[Saved data entries]
# # # #

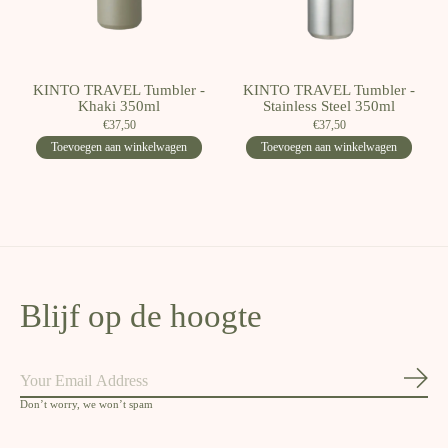
KINTO TRAVEL Tumbler -
KINTO TRAVEL Tumbler -
Khaki 350ml
Stainless Steel 350ml
€37,50
€37,50
Toevoegen aan winkelwagen
Toevoegen aan winkelwagen
Blijf op de hoogte
Abon
Don’t worry, we won’t spam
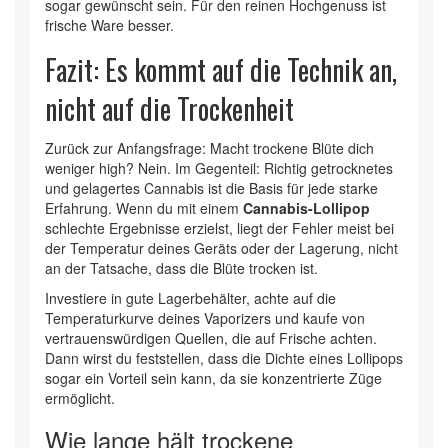
sogar gewünscht sein. Für den reinen Hochgenuss ist
frische Ware besser.
Fazit: Es kommt auf die Technik an,
nicht auf die Trockenheit
Zurück zur Anfangsfrage: Macht trockene Blüte dich
weniger high? Nein. Im Gegenteil: Richtig getrocknetes
und gelagertes Cannabis ist die Basis für jede starke
Erfahrung. Wenn du mit einem
Cannabis-Lollipop
schlechte Ergebnisse erzielst, liegt der Fehler meist bei
der Temperatur deines Geräts oder der Lagerung, nicht
an der Tatsache, dass die Blüte trocken ist.
Investiere in gute Lagerbehälter, achte auf die
Temperaturkurve deines Vaporizers und kaufe von
vertrauenswürdigen Quellen, die auf Frische achten.
Dann wirst du feststellen, dass die Dichte eines Lollipops
sogar ein Vorteil sein kann, da sie konzentrierte Züge
ermöglicht.
Wie lange hält trockene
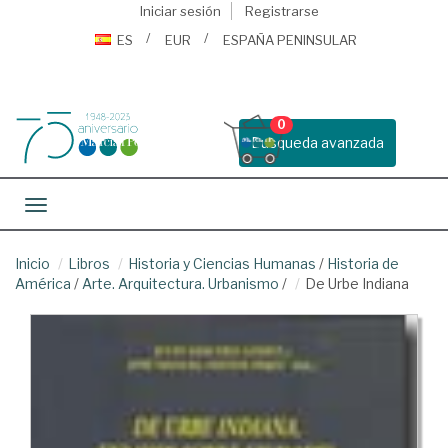
Iniciar sesión
Registrarse
ES
EUR
ESPAÑA PENINSULAR
0
Busqueda avanzada
Toggle navigation
Inicio
Libros
Historia y Ciencias Humanas
/
Historia de
América
/
Arte. Arquitectura. Urbanismo
/
De Urbe Indiana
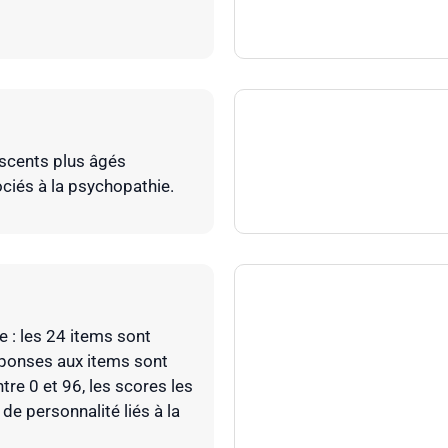
escents plus âgés
ciés à la psychopathie.
e : les 24 items sont
éponses aux items sont
tre 0 et 96, les scores les
de personnalité liés à la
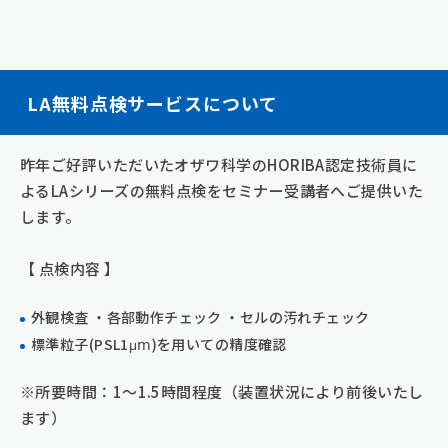
LA無料点検サービスについて
昨年ご好評いただいたオザワ科学のHORIBA認定技術員に
よるLAシリーズの無料点検をセミナー受講者へご提供いた
します。
【 点検内容 】
外観検査 ・各部動作チェック ・セルの汚れチェック
標準粒子(PSL1μⅿ)を用いての精度確認
※所要時間：1～1.5時間程度（装置状況により前後いたし
ます）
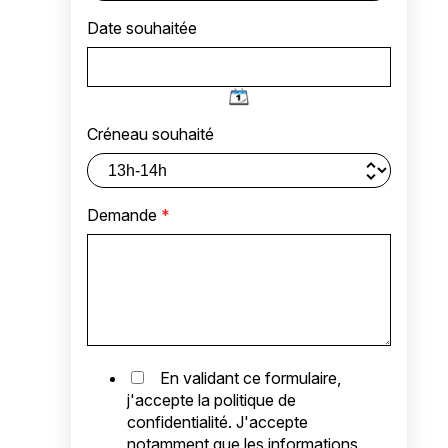
Date souhaitée
Créneau souhaité
Demande
*
En validant ce formulaire,
j'accepte la politique de
confidentialité. J'accepte
notamment que les informations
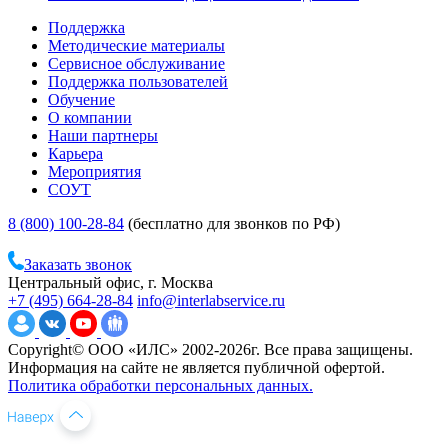
Поддержка
Методические материалы
Сервисное обслуживание
Поддержка пользователей
Обучение
О компании
Наши партнеры
Карьера
Мероприятия
СОУТ
8 (800) 100-28-84
(бесплатно для звонков по РФ)
Заказать звонок
Центральный офис, г. Москва
+7 (495) 664-28-84
info@interlabservice.ru
Copyright© ООО «ИЛС» 2002-2026г. Все права защищены.
Информация на сайте не является публичной офертой.
Политика обработки персональных данных.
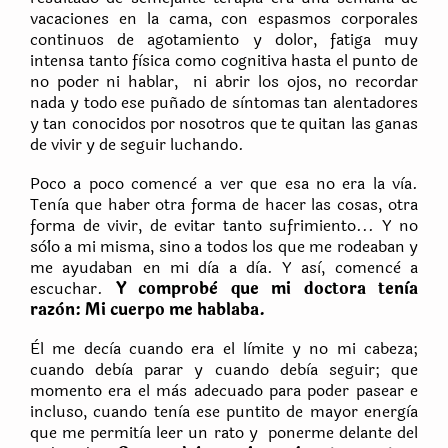
vacaciones en la cama, con espasmos corporales
continuos de agotamiento y dolor, fatiga muy
intensa tanto fìsica como cognitiva hasta el punto de
no poder ni hablar, ni abrir los ojos, no recordar
nada y todo ese puñado de sìntomas tan alentadores
y tan conocidos por nosotros que te quitan las ganas
de vivir y de seguir luchando.
Poco a poco comencè a ver que esa no era la vìa.
Tenìa que haber otra forma de hacer las cosas, otra
forma de vivir, de evitar tanto sufrimiento... Y no
sò`lo a mi misma, sino a todos los que me rodeaban y
me ayudaban en mi dìa a dìa. Y asì, comencè a
escuchar.
Y comprobè que mi doctora tenìa
razòn: Mi cuerpo me hablaba.
Èl me decìa cuando era el lìmite y no mi cabeza;
cuando debìa parar y cuando debìa seguir; que
momento era el màs adecuado para poder pasear e
incluso, cuando tenìa ese puntito de mayor energìa
que me permitìa leer un rato y ponerme delante del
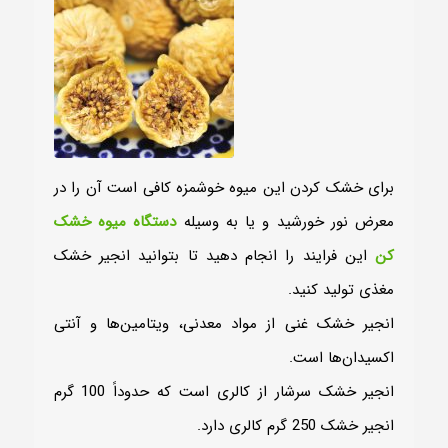
برای خشک کردن این میوه خوشمزه کافی است آن را در
معرض نور خورشید و یا به وسیله
دستگاه‌ میوه خشک
کن
این فرایند را انجام دهید تا بتوانید انجیر خشک
مغذی تولید کنید.
انجیر خشک غنی از مواد معدنی، ویتامین‌ها و آنتی
اکسیدان‌ها است.
انجیر خشک سرشار از کالری است که حدوداً 100 گرم
انجیر خشک 250 گرم کالری دارد.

# # # #

▶ **Task item**: Write out the entries again, exactly as given, skipping any images.

▶ **Answer for the task**:
KINTO TRAVEL Tumbler -
KINTO TRAVEL Tumbler -
Khaki 350ml
Stainless Steel 350ml
€37,50
€37,50
Toevoegen aan winkelwagen
Toevoegen aan winkelwagen
Blijf op de hoogte
Abon
Don’t worry, we won’t spam
sogar gewünscht sein. Für den reinen Hochgenuss ist
frische Ware besser.
Fazit: Es kommt auf die Technik an,
nicht auf die Trockenheit
Zurück zur Anfangsfrage: Macht trockene Blüte dich
weniger high? Nein. Im Gegenteil: Richtig getrocknetes
und gelagertes Cannabis ist die Basis für jede starke
Erfahrung. Wenn du mit einem
Cannabis-Lollipop
schlechte Ergebnisse erzielst, liegt der Fehler meist bei
der Temperatur deines Geräts oder der Lagerung, nicht
an der Tatsache, dass die Blüte trocken ist.
Investiere in gute Lagerbehälter, achte auf die
Temperaturkurve deines Vaporizers und kaufe von
vertrauenswürdigen Quellen, die auf Frische achten.
Dann wirst du feststellen, dass die Dichte eines Lollipops
sogar ein Vorteil sein kann, da sie konzentrierte Züge
ermöglicht.
Wie lange hält trockene
Iniciar sesión
Registrarse
ES
EUR
ESPAÑA PENINSULAR
0
Busqueda avanzada
Toggle navigation
Inicio
Libros
Historia y Ciencias Humanas
/
Historia de
América
/
Arte. Arquitectura. Urbanismo
/
De Urbe Indiana
escents plus âgés
ciés à la psychopathie.
e : les 24 items sont
éponses aux items sont
tre 0 et 96, les scores les
de personnalité liés à la
LA無料点検サービスについて
昨年ご好評いただいたオザワ科学のHORIBA認定技術員に
よるLAシリーズの無料点検をセミナー受講者へご提供いた
します。
【 点検内容 】
外観検査 ・各部動作チェック ・セルの汚れチェック
標準粒子(PSL1μⅿ)を用いての精度確認
※所要時間：1～1.5時間程度（装置状況により前後いたし
ます）
Date souhaitée
Créneau souhaité
Demande
*
En validant ce formulaire,
j'accepte la politique de
confidentialité. J'accepte
notamment que les informations
Поддержка
Методические материалы
Сервисное обслуживание
Поддержка пользователей
Обучение
О компании
Наши партнеры
Карьера
Мероприятия
СОУТ
8 (800) 100-28-84
(бесплатно для звонков по РФ)
Заказать звонок
Центральный офис, г. Москва
+7 (495) 664-28-84
info@interlabservice.ru
Copyright© ООО «ИЛС» 2002-2026г. Все права защищены.
Информация на сайте не является публичной офертой.
Политика обработки персональных данных.
vacaciones en la cama, con espasmos corporales
continuos de agotamiento y dolor, fatiga muy
intensa tanto fìsica como cognitiva hasta el punto de
no poder ni hablar, ni abrir los ojos, no recordar
nada y todo ese puñado de sìntomas tan alentadores
y tan conocidos por nosotros que te quitan las ganas
de vivir y de seguir luchando.
Poco a poco comencè a ver que esa no era la vìa.
Tenìa que haber otra forma de hacer las cosas, otra
forma de vivir, de evitar tanto sufrimiento... Y no
sò`lo a mi misma, sino a todos los que me rodeaban y
me ayudaban en mi dìa a dìa. Y asì, comencè a
escuchar.
Y comprobè que mi doctora tenìa
razòn: Mi cuerpo me hablaba.
Èl me decìa cuando era el lìmite y no mi cabeza;
cuando debìa parar y cuando debìa seguir; que
momento era el màs adecuado para poder pasear e
incluso, cuando tenìa ese puntito de mayor energìa
que me permitìa leer un rato y ponerme delante del
برای خشک کردن این میوه خوشمزه کافی است آن را در
معرض نور خورشید و یا به وسیله
دستگاه‌ میوه خشک
کن
این فرایند را انجام دهید تا بتوانید انجیر خشک
مغذی تولید کنید.
انجیر خشک غنی از مواد معدنی، ویتامین‌ها و آنتی
اکسیدان‌ها است.
انجیر خشک سرشار از کالری است که حدوداً 100 گرم
انجیر خشک 250 گرم کالری دارد.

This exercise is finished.